■ Problem statement: Only text belongs in your copy of the listing below; reproduce it exactly and leave out the pictures.

■ Provided material:
****************************************
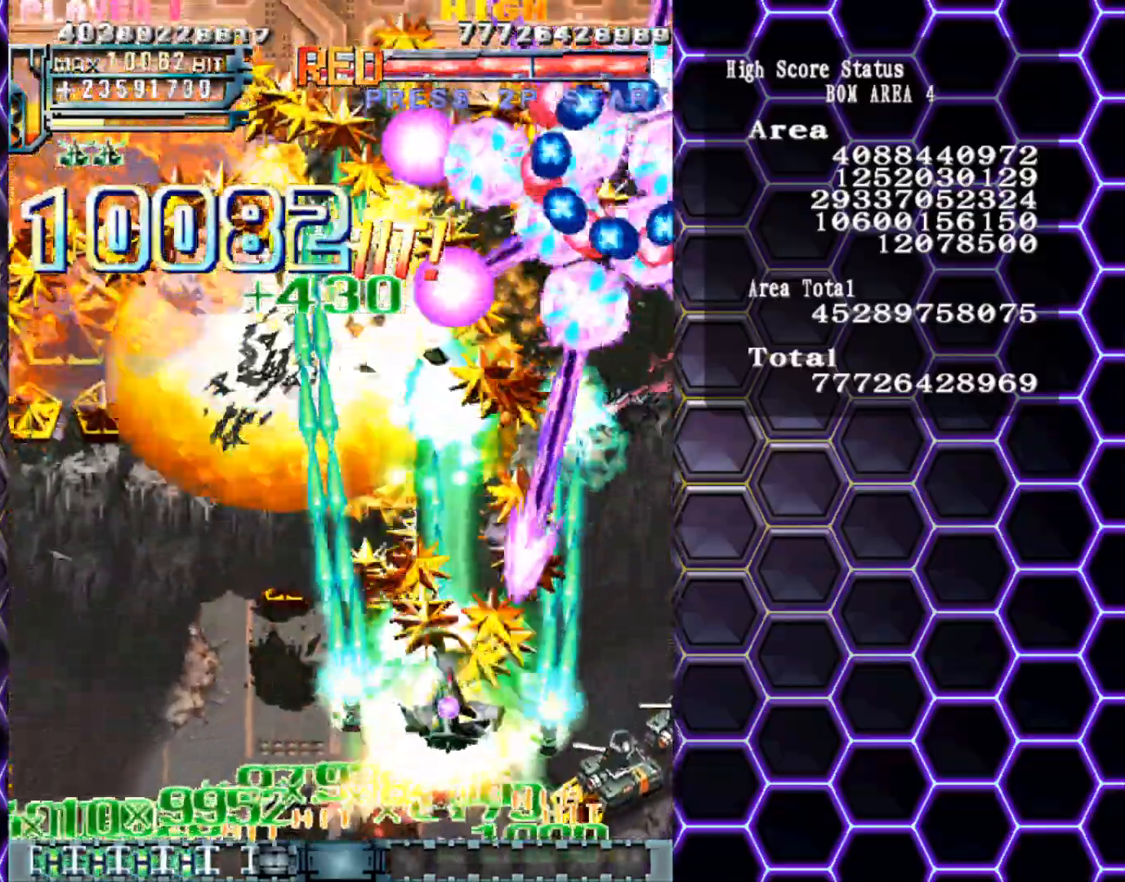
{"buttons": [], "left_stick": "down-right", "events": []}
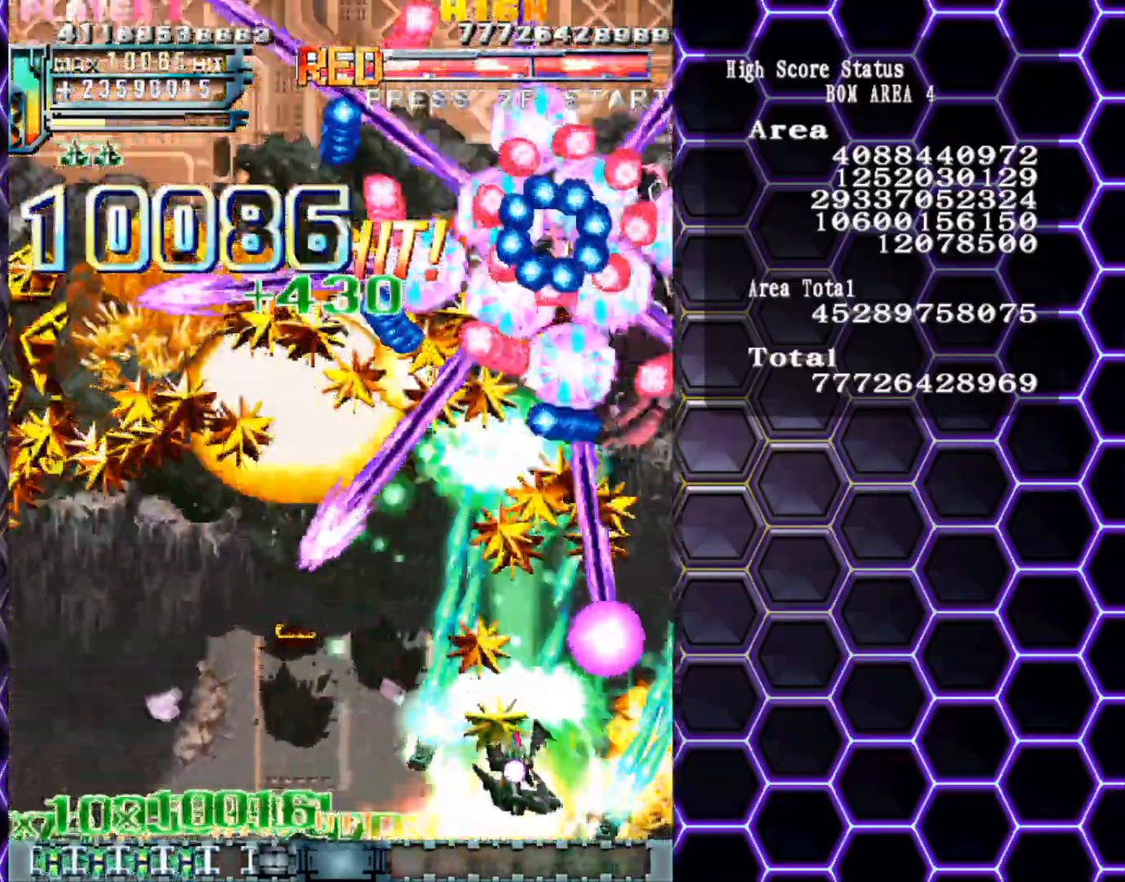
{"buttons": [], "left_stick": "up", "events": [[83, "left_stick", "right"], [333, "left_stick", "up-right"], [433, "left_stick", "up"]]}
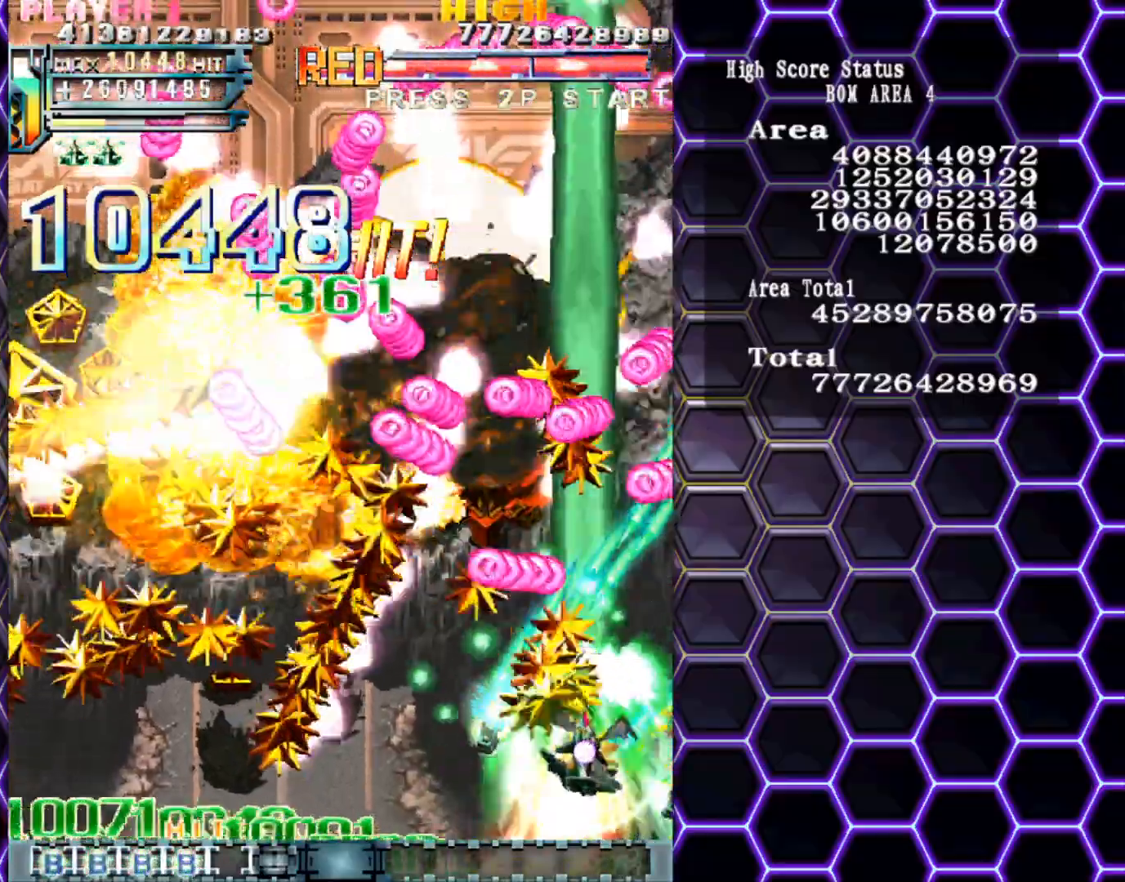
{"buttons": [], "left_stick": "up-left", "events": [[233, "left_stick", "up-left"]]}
****************************************
■ Task response:
{"buttons": [], "left_stick": "down-right", "events": []}
{"buttons": [], "left_stick": "up", "events": [[83, "left_stick", "right"], [333, "left_stick", "up-right"], [433, "left_stick", "up"]]}
{"buttons": [], "left_stick": "up-left", "events": [[233, "left_stick", "up-left"]]}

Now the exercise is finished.